CMOTDibbler · 07/12/2020 16:29

My ds has no relationship with his cousins on dhs side, not because dh isn't friendly with his brothers, but that dh is significantly younger than his brothers, and they had children in their early 20's, and ds was born in our early 30's so there is 11 years between ds and his youngest cousin and the family were bored with kids by then

Leaannb · 07/12/2020 16:34

I have 52 known cousins wouldn't know them if they walked up to me and slapped me in the face...I have 2 sibilings. One brother who has a daughter same age as my oldest who is 25 and my son despises her and they haven't spoken since they were 7. My other children have never met her and have no desire to. I can't stand her either.
I have no clue about my sister. She was adopted out of a care home in Belfast. No telling where she is or if she had children or if even alive.

HolyBuckets · 07/12/2020 16:35

I think you need to manage your expectations op.

I have no relationship with my cousins, we're nothing alike. A couple of them I'm happy to make small talk with, a couple of them I wouldn't even speak to on the street.

And I generally don't like the obligation to have relationships based on circumstances rather than affinity. I think it's becoming outdated. Families don't all live in the same village these days. Life has moved on a lot.

Di11y · 07/12/2020 16:41

I'm close to the cousins who are at a similar life stage. So 3 of us had babies at a very similar time and they're as close as sisters to me.

You might find they drift then come closer when their life is similar stage.

OneForMeToo · 07/12/2020 17:06

My children are not friends with theirs cousins the younger two tolerate them at family gatherings. My oldest hides away from them. There is a 8 year age gap between my oldest and oldest cousin.

The two closest together age wise don’t get along much either as he is too rough for her being used to being an only child for years who got everything he wanted.

Milkshake7489 · 07/12/2020 17:07

Your not alone OP. I'm really close to my maternal cousins but I don't have a super close relationship with my paternal cousins.

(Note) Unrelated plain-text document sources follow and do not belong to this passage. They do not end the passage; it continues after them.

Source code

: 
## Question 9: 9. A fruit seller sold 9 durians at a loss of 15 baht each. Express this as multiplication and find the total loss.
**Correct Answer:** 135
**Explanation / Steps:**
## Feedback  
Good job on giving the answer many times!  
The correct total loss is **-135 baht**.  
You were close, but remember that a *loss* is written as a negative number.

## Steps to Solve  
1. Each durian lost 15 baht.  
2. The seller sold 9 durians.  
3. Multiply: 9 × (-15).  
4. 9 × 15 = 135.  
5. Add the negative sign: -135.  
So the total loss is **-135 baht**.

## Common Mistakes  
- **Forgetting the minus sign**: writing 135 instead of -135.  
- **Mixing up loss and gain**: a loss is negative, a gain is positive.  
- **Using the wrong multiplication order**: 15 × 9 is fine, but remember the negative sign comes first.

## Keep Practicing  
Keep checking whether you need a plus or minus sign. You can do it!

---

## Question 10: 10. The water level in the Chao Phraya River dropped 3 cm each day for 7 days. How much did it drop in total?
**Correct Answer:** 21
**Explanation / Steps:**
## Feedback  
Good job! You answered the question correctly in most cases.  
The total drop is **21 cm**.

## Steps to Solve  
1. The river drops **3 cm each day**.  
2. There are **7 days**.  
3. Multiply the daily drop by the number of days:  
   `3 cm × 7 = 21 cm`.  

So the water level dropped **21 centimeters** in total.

I think that this is largely because my mum nurtured our relationships as children and was super close to her siblings so we naturally spent lots of time together (though there is probably an element of luck with this too?).

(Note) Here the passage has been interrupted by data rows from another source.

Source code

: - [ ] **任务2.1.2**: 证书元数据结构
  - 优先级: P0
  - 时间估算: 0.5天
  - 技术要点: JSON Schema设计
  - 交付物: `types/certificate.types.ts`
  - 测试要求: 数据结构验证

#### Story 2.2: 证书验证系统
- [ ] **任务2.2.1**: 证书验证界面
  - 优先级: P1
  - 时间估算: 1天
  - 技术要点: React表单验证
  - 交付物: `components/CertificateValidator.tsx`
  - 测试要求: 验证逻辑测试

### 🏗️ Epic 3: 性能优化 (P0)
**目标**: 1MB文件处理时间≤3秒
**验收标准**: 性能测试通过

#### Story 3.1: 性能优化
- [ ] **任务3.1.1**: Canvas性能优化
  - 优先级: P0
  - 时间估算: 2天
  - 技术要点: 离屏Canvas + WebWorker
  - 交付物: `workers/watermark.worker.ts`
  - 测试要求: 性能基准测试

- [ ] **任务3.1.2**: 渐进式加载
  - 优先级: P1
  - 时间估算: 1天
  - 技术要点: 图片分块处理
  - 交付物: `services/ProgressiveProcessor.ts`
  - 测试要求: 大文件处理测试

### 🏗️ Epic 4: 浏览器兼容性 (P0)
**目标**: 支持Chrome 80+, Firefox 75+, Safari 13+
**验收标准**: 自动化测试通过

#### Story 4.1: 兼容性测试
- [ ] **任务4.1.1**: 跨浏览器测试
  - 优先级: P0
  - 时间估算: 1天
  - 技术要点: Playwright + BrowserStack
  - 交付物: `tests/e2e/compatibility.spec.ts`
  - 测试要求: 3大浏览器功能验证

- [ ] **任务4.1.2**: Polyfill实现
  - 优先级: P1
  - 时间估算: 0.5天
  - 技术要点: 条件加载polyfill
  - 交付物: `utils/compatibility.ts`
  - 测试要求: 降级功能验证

My dad is generally less close to his family so I guess we never became really close either.

I'm definitely grateful for my maternal cousins as an adult as they are amongst my closest friends! We have so much shared history, inside jokes, and I just feel differently about them than I do about my other friends (though I can't really pinpoint why).

I hope my children have the same kind of relationship with their cousins as I do with mine. In fact, me and my dsis chat about this topic regularly so I know it's not just me and my rose tinted glasses!

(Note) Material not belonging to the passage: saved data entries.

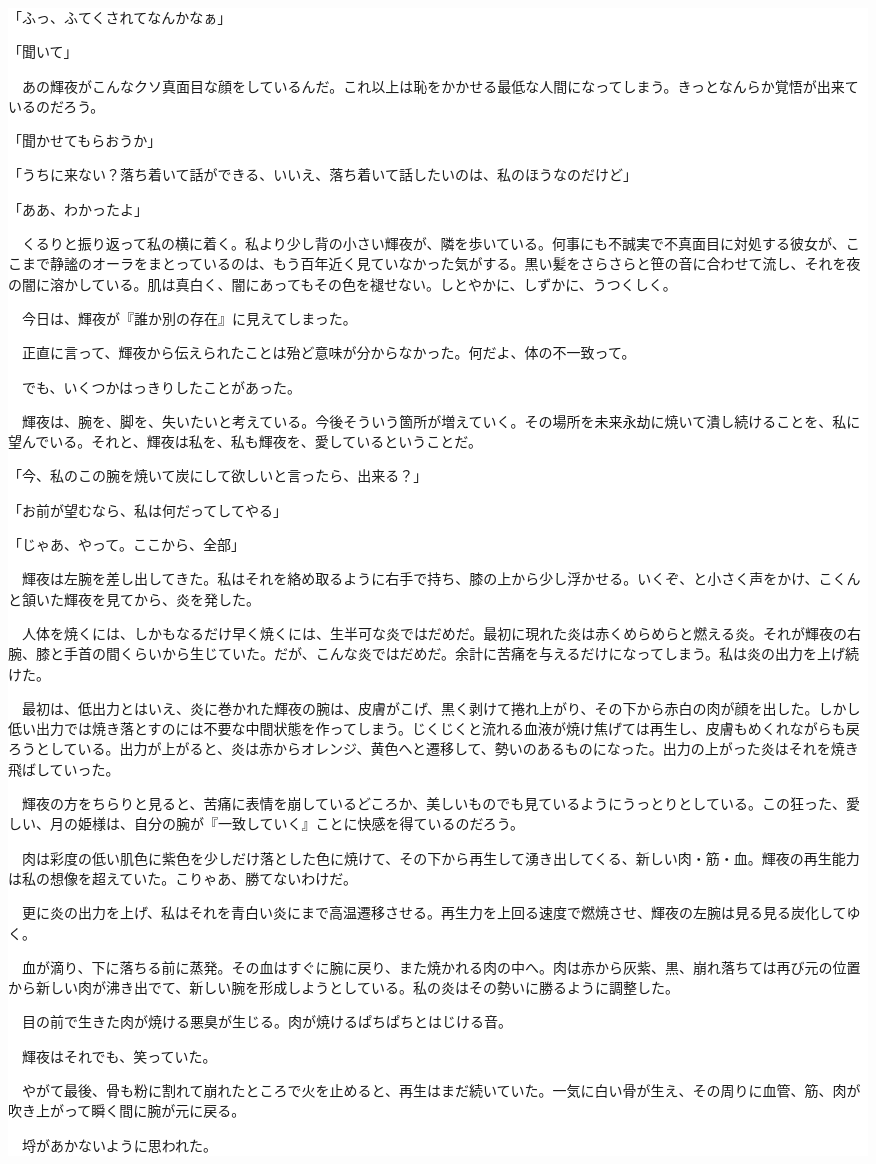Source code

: 「ふっ、ふてくされてなんかなぁ」

「聞いて」



&emsp;あの輝夜がこんなクソ真面目な顔をしているんだ。これ以上は恥をかかせる最低な人間になってしまう。きっとなんらか覚悟が出来ているのだろう。



「聞かせてもらおうか」

「うちに来ない？落ち着いて話ができる、いいえ、落ち着いて話したいのは、私のほうなのだけど」

「ああ、わかったよ」



&emsp;くるりと振り返って私の横に着く。私より少し背の小さい輝夜が、隣を歩いている。何事にも不誠実で不真面目に対処する彼女が、ここまで静謐のオーラをまとっているのは、もう百年近く見ていなかった気がする。黒い髪をさらさらと笹の音に合わせて流し、それを夜の闇に溶かしている。肌は真白く、闇にあってもその色を褪せない。しとやかに、しずかに、うつくしく。

&emsp;今日は、輝夜が『誰か別の存在』に見えてしまった。



&emsp;正直に言って、輝夜から伝えられたことは殆ど意味が分からなかった。何だよ、体の不一致って。

&emsp;でも、いくつかはっきりしたことがあった。

&emsp;輝夜は、腕を、脚を、失いたいと考えている。今後そういう箇所が増えていく。その場所を未来永劫に焼いて潰し続けることを、私に望んでいる。それと、輝夜は私を、私も輝夜を、愛しているということだ。



「今、私のこの腕を焼いて炭にして欲しいと言ったら、出来る？」

「お前が望むなら、私は何だってしてやる」

「じゃあ、やって。ここから、全部」



&emsp;輝夜は左腕を差し出してきた。私はそれを絡め取るように右手で持ち、膝の上から少し浮かせる。いくぞ、と小さく声をかけ、こくんと頷いた輝夜を見てから、炎を発した。

&emsp;人体を焼くには、しかもなるだけ早く焼くには、生半可な炎ではだめだ。最初に現れた炎は赤くめらめらと燃える炎。それが輝夜の右腕、膝と手首の間くらいから生じていた。だが、こんな炎ではだめだ。余計に苦痛を与えるだけになってしまう。私は炎の出力を上げ続けた。

&emsp;最初は、低出力とはいえ、炎に巻かれた輝夜の腕は、皮膚がこげ、黒く剥けて捲れ上がり、その下から赤白の肉が顔を出した。しかし低い出力では焼き落とすのには不要な中間状態を作ってしまう。じくじくと流れる血液が焼け焦げては再生し、皮膚もめくれながらも戻ろうとしている。出力が上がると、炎は赤からオレンジ、黄色へと遷移して、勢いのあるものになった。出力の上がった炎はそれを焼き飛ばしていった。

&emsp;輝夜の方をちらりと見ると、苦痛に表情を崩しているどころか、美しいものでも見ているようにうっとりとしている。この狂った、愛しい、月の姫様は、自分の腕が『一致していく』ことに快感を得ているのだろう。

&emsp;肉は彩度の低い肌色に紫色を少しだけ落とした色に焼けて、その下から再生して湧き出してくる、新しい肉・筋・血。輝夜の再生能力は私の想像を超えていた。こりゃあ、勝てないわけだ。

&emsp;更に炎の出力を上げ、私はそれを青白い炎にまで高温遷移させる。再生力を上回る速度で燃焼させ、輝夜の左腕は見る見る炭化してゆく。

&emsp;血が滴り、下に落ちる前に蒸発。その血はすぐに腕に戻り、また焼かれる肉の中へ。肉は赤から灰紫、黒、崩れ落ちては再び元の位置から新しい肉が沸き出でて、新しい腕を形成しようとしている。私の炎はその勢いに勝るように調整した。

&emsp;目の前で生きた肉が焼ける悪臭が生じる。肉が焼けるぱちぱちとはじける音。

&emsp;輝夜はそれでも、笑っていた。

&emsp;やがて最後、骨も粉に割れて崩れたところで火を止めると、再生はまだ続いていた。一気に白い骨が生え、その周りに血管、筋、肉が吹き上がって瞬く間に腕が元に戻る。

&emsp;埒があかないように思われた。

I'm hopeful that my kids will be close to my cousin's kids too. To be fair my cousin's children are sooo excited for me to have my baby so fingers crossed Grin

unmarkedbythat · 07/12/2020 17:08

I'm not that bothered tbh. I don't have any relationship at all with most of my cousins and it doesn't blight my life. I hope my dc and my brother and sil's dc continue to be close as they grow but if they aren't, they aren't, and I can't see it ever mattering to me very much.

BigSisLittleSisCardboardBox · 07/12/2020 17:25

I have no cousins on my mum’s side and 10 on my dad’s side. Not close to any of them. They are nice people and we have always invited each other to weddings etc but the relationships are very stilted. Dad’s siblings are very shy and reserved with each other and I think it just rubbed off on us children.

Interestingly, now I can see at family weddings my cousins offspring are close to their cousins. My children are close to their cousins. I would be sad if this weren’t the case.